The grant will help fund research that builds on TGen’s discovery that mutations in a gene known as SMARCA4 drive a specific type of extremely aggressive ovarian cancer — Small Cell Carcinoma of the Ovary, Hypercalcemic Type (SCCOHT) — which most often affects girls and young women.
TGen researchers have identified a drug called triptolide — a derivative of an ancient Chinese medicinal plant known as “thunder god vine” — which laboratory tests show is potentially effective against a variety of cancer types. The Colleen’s Dream grant will enable TGen to test triptolide as a potential drug targeting SCCOHT and other subtypes of ovarian cancer.
“We are excited about TGen’s research and hope this grant proves useful in TGen’s quest to discover new and more effective ways to treat ovarian cancer,” said Nicole Cundiff, CEO and co-founder of Colleen’s Dream Foundation. “Together, we can help change the ovarian cancer landscape for women across the world.”
Colleen’s Dream is named after Nicole’s mother, Colleen Drury, who succumbed to ovarian cancer in 2013. Since its inception in 2012, Colleen’s Dream has given nearly $600,000 in grants supporting more than a dozen ovarian cancer research projects.
TGen’s research will focus on the hypothesis that ovarian cancers, and other cancer types, are triggered in the human genome by large complexes of regulatory proteins known as super-enhancers.
“Super-enhancers are master regulators of genetic networks that are critical for cancer growth,” said Dr. Will Hendricks, an Assistant Professor in TGen’s Integrated Cancer Genomics Division. “We believe that triptolide could disrupt the super-enhancer networks that promote SCOOHT and possibly other subtypes of ovarian cancer.”
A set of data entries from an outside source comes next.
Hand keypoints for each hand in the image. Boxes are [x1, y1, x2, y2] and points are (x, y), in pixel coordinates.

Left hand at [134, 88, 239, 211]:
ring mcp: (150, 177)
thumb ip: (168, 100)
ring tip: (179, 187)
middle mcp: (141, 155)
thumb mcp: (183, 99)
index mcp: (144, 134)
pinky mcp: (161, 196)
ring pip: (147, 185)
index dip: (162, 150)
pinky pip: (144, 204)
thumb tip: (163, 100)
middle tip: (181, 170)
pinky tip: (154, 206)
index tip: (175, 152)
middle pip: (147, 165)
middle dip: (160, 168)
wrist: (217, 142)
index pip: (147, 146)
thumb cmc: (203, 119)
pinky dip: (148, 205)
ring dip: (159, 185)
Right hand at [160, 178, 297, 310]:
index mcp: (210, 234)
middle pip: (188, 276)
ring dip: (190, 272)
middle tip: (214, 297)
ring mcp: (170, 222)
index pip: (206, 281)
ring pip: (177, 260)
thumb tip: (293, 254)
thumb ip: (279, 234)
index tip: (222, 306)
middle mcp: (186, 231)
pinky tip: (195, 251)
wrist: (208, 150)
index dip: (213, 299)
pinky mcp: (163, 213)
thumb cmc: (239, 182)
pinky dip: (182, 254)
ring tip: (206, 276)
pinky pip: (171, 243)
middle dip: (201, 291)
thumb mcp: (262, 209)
TGen’s research is expected to improve the understanding of ovarian cancer biology, unveil the anti-cancer mechanisms of triptolide, and support the eventual development of clinical trials that could immediately help ovarian cancer patients.
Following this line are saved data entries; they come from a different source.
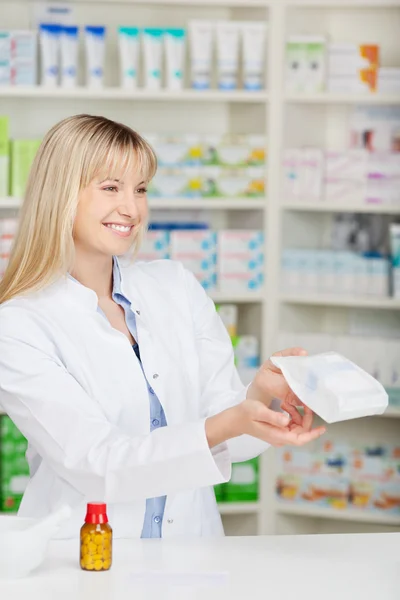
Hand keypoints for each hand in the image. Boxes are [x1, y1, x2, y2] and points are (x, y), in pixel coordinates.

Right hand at [205, 397, 324, 448]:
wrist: (235, 419)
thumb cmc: (245, 414)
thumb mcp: (259, 411)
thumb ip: (273, 417)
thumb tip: (287, 420)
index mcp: (277, 435)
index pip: (300, 439)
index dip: (313, 434)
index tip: (323, 428)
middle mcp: (280, 438)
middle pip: (301, 432)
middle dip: (305, 418)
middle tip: (304, 404)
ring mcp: (279, 435)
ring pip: (296, 427)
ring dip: (297, 415)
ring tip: (287, 404)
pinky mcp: (277, 430)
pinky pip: (290, 424)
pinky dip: (291, 415)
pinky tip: (284, 406)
As part of an initial pilot project, TGen will test the effects of triptolide against ovarian cancers bearing specific genetic mutations. They will also evaluate the ability of triptolide to enhance the effectiveness of therapies currently used to treat ovarian cancers.
“There is a tremendous need for new ovarian cancer treatments,” said Dr. Jessica Lang, a TGen Postdoctoral Fellow in Dr. Hendricks’ lab, specializing in ovarian cancer. “We hope that our work with this novel anti-cancer drug may be making inroads towards improving outcomes for these patients.”